Hate grows, love shrinks:
The world is getting worse. Hateful people breed hateful people. Loving people breed loving people and hateful people. Love grows within the lover but shrinks within the world. Hate grows within the hater and grows within the world. Modern man is controlled by the masses. Modern man is comforted by large groups who think the same as him. Love is more powerful than hate. But love is outnumbered by hate. When the masses hate, the masses grow. Love is born in the universe and grows into the man. Hate is born in the man and grows out into the universe.
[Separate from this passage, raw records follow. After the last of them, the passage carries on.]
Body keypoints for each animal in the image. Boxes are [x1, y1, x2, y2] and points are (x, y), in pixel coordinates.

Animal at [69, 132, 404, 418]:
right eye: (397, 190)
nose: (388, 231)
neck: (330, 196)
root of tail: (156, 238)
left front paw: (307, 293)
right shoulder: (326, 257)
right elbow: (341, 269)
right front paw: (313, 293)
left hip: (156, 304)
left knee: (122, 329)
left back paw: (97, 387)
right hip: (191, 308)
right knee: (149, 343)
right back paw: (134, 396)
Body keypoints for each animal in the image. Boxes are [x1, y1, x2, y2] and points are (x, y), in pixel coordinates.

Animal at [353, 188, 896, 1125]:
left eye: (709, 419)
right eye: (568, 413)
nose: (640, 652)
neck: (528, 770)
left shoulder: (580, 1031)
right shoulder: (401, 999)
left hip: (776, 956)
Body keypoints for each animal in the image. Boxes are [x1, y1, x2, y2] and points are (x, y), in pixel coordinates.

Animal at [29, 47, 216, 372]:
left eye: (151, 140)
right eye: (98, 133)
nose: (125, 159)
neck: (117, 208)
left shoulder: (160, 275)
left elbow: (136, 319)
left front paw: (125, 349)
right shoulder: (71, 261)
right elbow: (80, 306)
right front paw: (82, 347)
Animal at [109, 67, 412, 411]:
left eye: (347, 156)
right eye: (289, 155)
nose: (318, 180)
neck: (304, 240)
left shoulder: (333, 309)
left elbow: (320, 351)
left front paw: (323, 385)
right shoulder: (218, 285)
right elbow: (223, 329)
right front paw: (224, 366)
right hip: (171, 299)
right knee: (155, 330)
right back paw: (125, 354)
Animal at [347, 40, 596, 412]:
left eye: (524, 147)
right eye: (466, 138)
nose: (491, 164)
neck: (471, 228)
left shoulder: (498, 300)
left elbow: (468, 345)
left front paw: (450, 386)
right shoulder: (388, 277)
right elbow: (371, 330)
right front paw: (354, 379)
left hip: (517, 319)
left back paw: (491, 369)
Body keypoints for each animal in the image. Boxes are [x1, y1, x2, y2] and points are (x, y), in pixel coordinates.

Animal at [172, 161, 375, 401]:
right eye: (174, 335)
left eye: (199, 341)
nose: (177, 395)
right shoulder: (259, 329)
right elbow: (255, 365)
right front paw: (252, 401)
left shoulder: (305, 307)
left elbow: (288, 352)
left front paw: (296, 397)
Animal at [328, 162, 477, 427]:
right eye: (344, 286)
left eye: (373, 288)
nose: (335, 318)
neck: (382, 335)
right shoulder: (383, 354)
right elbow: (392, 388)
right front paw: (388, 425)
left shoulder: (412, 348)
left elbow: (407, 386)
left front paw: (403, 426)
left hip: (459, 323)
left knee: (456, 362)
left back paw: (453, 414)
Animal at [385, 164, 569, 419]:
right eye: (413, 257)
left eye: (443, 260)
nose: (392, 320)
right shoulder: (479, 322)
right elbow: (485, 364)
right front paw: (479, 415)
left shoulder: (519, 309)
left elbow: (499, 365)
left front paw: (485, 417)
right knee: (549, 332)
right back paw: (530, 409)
Hate doesn’t stand a chance:
Haters are more passive than active. Lovers are more active than passive. Love is worth dying for. Hate is not. The small armies of love will march longer and further than the massive armies of hate. The world’s lovers are aware of the world’s haters. The world’s haters are unaware of the world’s lovers. Lovers spread love. Haters spread hate. But, lovers spread actively while haters spread passively. Love is right. Hate is wrong. Basic principles in this world are upheld by physics. Yes, the dusk of hate is dark and long, but the dawn of love is brighter and longer. A hater’s hate is no match for a lover’s love. For even in death a lover’s love lives on when the hater’s hate turns to ash.
Postscript on love:
I wouldn’t dare voice an opinion on something that wasn’t entirely subjective. Love knows no rules, has no authorities, protectors or enforcers. Therefore I am free to write and speak all I wish about Love and no one can really say I am wrong about it. You can however say I am wrong about hate, but chances are, you are an optimist.